I have a problem that arose as part of a NEAT (Neuro Evolution Through Augmenting Topologies) implementation that I am writing. I am wanting it to produce topologies or graphs that describe neural networks, similar to the one below.
1 are inputs, and
4 is the output node, the rest of the nodes are hidden nodes. Each of these nodes can have some activation function defined for them (not necessary that all the hidden nodes have the same activation function)
Now, I want to perform the forward pass of this neural network with some data, and, based on how well it performed in that task, I assign it with a fitness value, which is used as part of the NEAT evolutionary algorithm to move towards better architectures and weights.
So, as part of the evolution process, I can have connections that can cause internal loops in the hidden layers and there is the possibility that a skip connection is made. Because of this, I feel the regular matrix-based forward pass (of fully connected MLPs) will not work in order to perform the forward pass of these evolved neural networks, and hence I want to know if an algorithm exists that can solve this problem.

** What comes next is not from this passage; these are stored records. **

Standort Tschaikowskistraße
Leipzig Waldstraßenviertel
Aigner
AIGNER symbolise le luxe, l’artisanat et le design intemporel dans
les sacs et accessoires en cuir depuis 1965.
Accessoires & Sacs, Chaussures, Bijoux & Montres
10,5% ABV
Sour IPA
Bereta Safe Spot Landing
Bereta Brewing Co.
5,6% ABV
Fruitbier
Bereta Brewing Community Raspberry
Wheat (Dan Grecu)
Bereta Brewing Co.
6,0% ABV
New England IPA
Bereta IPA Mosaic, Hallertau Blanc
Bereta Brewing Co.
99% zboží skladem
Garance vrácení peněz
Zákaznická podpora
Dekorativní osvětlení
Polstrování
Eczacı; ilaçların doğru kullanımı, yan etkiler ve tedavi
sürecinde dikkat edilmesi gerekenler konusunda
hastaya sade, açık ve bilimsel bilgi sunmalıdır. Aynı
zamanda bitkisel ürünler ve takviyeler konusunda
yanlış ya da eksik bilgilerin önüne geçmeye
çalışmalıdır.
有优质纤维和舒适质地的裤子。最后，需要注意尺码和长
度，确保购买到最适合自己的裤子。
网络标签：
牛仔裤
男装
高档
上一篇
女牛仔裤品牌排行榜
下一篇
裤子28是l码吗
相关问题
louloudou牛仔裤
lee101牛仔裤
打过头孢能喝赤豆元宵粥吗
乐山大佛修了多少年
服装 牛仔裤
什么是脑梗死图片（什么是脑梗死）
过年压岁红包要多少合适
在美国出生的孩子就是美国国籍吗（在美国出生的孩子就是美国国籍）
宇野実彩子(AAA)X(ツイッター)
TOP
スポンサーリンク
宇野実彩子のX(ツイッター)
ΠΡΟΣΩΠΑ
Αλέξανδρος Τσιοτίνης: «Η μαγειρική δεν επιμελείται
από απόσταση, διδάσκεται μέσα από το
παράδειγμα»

In short, I want this neural network to just take the inputs and provide me outputs - no training involved at all, so I'm not interested in the back-propagation part now.
The only way to solve this that I see is to use something on the lines of a job queue (the queue will consist of the nodes that needs processing in order). I feel this is extremely inefficient and I cannot allocate this simulation method a proper stop condition. Or, even when to take output from the neural network graph and consider it.
Can anybody at least point me in the right direction?